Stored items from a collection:
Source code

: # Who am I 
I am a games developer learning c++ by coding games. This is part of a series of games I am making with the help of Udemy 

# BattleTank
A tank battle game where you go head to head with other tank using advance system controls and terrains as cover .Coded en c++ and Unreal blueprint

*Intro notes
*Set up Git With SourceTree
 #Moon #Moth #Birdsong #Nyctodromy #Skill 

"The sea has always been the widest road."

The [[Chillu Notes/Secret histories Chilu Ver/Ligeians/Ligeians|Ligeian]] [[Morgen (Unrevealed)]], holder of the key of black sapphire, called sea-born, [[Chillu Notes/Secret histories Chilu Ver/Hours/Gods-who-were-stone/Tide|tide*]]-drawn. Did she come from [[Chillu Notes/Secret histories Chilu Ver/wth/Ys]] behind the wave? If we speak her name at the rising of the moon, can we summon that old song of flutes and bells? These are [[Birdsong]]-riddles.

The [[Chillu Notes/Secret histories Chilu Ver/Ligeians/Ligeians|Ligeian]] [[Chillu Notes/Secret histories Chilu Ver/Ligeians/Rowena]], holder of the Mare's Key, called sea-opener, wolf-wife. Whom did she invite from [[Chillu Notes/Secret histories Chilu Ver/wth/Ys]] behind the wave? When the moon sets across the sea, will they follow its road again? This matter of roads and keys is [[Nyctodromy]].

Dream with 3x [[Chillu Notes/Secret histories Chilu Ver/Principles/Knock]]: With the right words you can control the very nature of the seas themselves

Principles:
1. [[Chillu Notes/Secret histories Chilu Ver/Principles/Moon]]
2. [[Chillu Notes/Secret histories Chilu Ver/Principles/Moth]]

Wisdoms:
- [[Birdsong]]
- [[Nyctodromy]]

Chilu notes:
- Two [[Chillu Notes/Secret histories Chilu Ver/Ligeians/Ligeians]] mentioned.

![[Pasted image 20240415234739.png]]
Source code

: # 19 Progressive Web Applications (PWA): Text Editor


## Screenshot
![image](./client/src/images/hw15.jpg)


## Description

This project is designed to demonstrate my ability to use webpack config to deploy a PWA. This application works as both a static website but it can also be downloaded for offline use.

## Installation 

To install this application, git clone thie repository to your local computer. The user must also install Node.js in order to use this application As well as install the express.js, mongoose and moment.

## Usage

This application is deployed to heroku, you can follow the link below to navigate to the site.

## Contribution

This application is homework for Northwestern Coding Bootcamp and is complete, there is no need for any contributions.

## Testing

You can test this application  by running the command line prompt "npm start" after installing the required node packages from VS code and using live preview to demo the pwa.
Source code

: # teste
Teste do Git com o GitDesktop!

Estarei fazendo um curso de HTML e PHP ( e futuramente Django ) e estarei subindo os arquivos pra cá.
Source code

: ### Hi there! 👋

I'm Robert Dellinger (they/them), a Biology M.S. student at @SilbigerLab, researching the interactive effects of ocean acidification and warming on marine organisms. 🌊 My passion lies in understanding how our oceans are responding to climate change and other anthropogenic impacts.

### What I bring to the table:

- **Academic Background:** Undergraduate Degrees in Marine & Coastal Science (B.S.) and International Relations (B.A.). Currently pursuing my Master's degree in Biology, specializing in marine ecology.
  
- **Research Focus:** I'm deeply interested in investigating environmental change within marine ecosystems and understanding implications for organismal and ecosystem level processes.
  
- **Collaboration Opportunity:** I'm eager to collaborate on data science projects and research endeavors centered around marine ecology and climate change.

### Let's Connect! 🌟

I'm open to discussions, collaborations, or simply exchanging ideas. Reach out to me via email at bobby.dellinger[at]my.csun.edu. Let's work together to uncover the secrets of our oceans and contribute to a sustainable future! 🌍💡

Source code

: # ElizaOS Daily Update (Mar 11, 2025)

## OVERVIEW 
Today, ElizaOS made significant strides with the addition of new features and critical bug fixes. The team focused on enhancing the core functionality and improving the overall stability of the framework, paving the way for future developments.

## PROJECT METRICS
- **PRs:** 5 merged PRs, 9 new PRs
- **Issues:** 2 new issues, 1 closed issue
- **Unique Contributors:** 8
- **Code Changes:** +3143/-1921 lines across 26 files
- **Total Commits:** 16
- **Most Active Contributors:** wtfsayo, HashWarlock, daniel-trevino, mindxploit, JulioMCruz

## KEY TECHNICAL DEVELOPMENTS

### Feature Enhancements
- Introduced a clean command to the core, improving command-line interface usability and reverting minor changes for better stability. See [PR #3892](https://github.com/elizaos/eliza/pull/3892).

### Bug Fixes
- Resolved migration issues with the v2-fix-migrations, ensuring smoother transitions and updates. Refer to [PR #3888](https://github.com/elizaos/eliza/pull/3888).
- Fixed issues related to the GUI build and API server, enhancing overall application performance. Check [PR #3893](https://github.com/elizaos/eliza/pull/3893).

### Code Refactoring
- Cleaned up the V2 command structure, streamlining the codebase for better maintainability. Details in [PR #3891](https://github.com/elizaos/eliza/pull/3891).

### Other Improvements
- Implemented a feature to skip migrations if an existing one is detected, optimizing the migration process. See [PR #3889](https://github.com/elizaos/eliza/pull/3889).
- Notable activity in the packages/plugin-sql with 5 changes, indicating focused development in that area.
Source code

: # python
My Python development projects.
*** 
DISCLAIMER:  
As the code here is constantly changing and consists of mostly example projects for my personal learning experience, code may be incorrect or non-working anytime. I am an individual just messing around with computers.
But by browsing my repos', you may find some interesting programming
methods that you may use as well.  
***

▶ [What is required]: Duplicate every one of the lines above, reproducing each character without change.

▶ [Problem solution]:
Source code

: # Who am I 
I am a games developer learning c++ by coding games. This is part of a series of games I am making with the help of Udemy 

# BattleTank
A tank battle game where you go head to head with other tank using advance system controls and terrains as cover .Coded en c++ and Unreal blueprint

*Intro notes
*Set up Git With SourceTree
 #Moon #Moth #Birdsong #Nyctodromy #Skill 

"The sea has always been the widest road."

The [[Chillu Notes/Secret histories Chilu Ver/Ligeians/Ligeians|Ligeian]] [[Morgen (Unrevealed)]], holder of the key of black sapphire, called sea-born, [[Chillu Notes/Secret histories Chilu Ver/Hours/Gods-who-were-stone/Tide|tide*]]-drawn. Did she come from [[Chillu Notes/Secret histories Chilu Ver/wth/Ys]] behind the wave? If we speak her name at the rising of the moon, can we summon that old song of flutes and bells? These are [[Birdsong]]-riddles.

The [[Chillu Notes/Secret histories Chilu Ver/Ligeians/Ligeians|Ligeian]] [[Chillu Notes/Secret histories Chilu Ver/Ligeians/Rowena]], holder of the Mare's Key, called sea-opener, wolf-wife. Whom did she invite from [[Chillu Notes/Secret histories Chilu Ver/wth/Ys]] behind the wave? When the moon sets across the sea, will they follow its road again? This matter of roads and keys is [[Nyctodromy]].

Dream with 3x [[Chillu Notes/Secret histories Chilu Ver/Principles/Knock]]: With the right words you can control the very nature of the seas themselves

Principles:
1. [[Chillu Notes/Secret histories Chilu Ver/Principles/Moon]]
2. [[Chillu Notes/Secret histories Chilu Ver/Principles/Moth]]

Wisdoms:
- [[Birdsong]]
- [[Nyctodromy]]

Chilu notes:
- Two [[Chillu Notes/Secret histories Chilu Ver/Ligeians/Ligeians]] mentioned.

![[Pasted image 20240415234739.png]]
Source code

: # 19 Progressive Web Applications (PWA): Text Editor


## Screenshot
![image](./client/src/images/hw15.jpg)


## Description

This project is designed to demonstrate my ability to use webpack config to deploy a PWA. This application works as both a static website but it can also be downloaded for offline use.

## Installation 

To install this application, git clone thie repository to your local computer. The user must also install Node.js in order to use this application As well as install the express.js, mongoose and moment.

## Usage

This application is deployed to heroku, you can follow the link below to navigate to the site.

## Contribution

This application is homework for Northwestern Coding Bootcamp and is complete, there is no need for any contributions.

## Testing

You can test this application  by running the command line prompt "npm start" after installing the required node packages from VS code and using live preview to demo the pwa.
Source code

: # teste
Teste do Git com o GitDesktop!

Estarei fazendo um curso de HTML e PHP ( e futuramente Django ) e estarei subindo os arquivos pra cá.
Source code

: ### Hi there! 👋

I'm Robert Dellinger (they/them), a Biology M.S. student at @SilbigerLab, researching the interactive effects of ocean acidification and warming on marine organisms. 🌊 My passion lies in understanding how our oceans are responding to climate change and other anthropogenic impacts.

### What I bring to the table:

- **Academic Background:** Undergraduate Degrees in Marine & Coastal Science (B.S.) and International Relations (B.A.). Currently pursuing my Master's degree in Biology, specializing in marine ecology.
  
- **Research Focus:** I'm deeply interested in investigating environmental change within marine ecosystems and understanding implications for organismal and ecosystem level processes.
  
- **Collaboration Opportunity:** I'm eager to collaborate on data science projects and research endeavors centered around marine ecology and climate change.

### Let's Connect! 🌟

I'm open to discussions, collaborations, or simply exchanging ideas. Reach out to me via email at bobby.dellinger[at]my.csun.edu. Let's work together to uncover the secrets of our oceans and contribute to a sustainable future! 🌍💡

Source code

: # ElizaOS Daily Update (Mar 11, 2025)

## OVERVIEW 
Today, ElizaOS made significant strides with the addition of new features and critical bug fixes. The team focused on enhancing the core functionality and improving the overall stability of the framework, paving the way for future developments.

## PROJECT METRICS
- **PRs:** 5 merged PRs, 9 new PRs
- **Issues:** 2 new issues, 1 closed issue
- **Unique Contributors:** 8
- **Code Changes:** +3143/-1921 lines across 26 files
- **Total Commits:** 16
- **Most Active Contributors:** wtfsayo, HashWarlock, daniel-trevino, mindxploit, JulioMCruz

## KEY TECHNICAL DEVELOPMENTS

### Feature Enhancements
- Introduced a clean command to the core, improving command-line interface usability and reverting minor changes for better stability. See [PR #3892](https://github.com/elizaos/eliza/pull/3892).

### Bug Fixes
- Resolved migration issues with the v2-fix-migrations, ensuring smoother transitions and updates. Refer to [PR #3888](https://github.com/elizaos/eliza/pull/3888).
- Fixed issues related to the GUI build and API server, enhancing overall application performance. Check [PR #3893](https://github.com/elizaos/eliza/pull/3893).

### Code Refactoring
- Cleaned up the V2 command structure, streamlining the codebase for better maintainability. Details in [PR #3891](https://github.com/elizaos/eliza/pull/3891).

### Other Improvements
- Implemented a feature to skip migrations if an existing one is detected, optimizing the migration process. See [PR #3889](https://github.com/elizaos/eliza/pull/3889).
- Notable activity in the packages/plugin-sql with 5 changes, indicating focused development in that area.
Source code

: # python
My Python development projects.
*** 
DISCLAIMER:  
As the code here is constantly changing and consists of mostly example projects for my personal learning experience, code may be incorrect or non-working anytime. I am an individual just messing around with computers.
But by browsing my repos', you may find some interesting programming
methods that you may use as well.  
***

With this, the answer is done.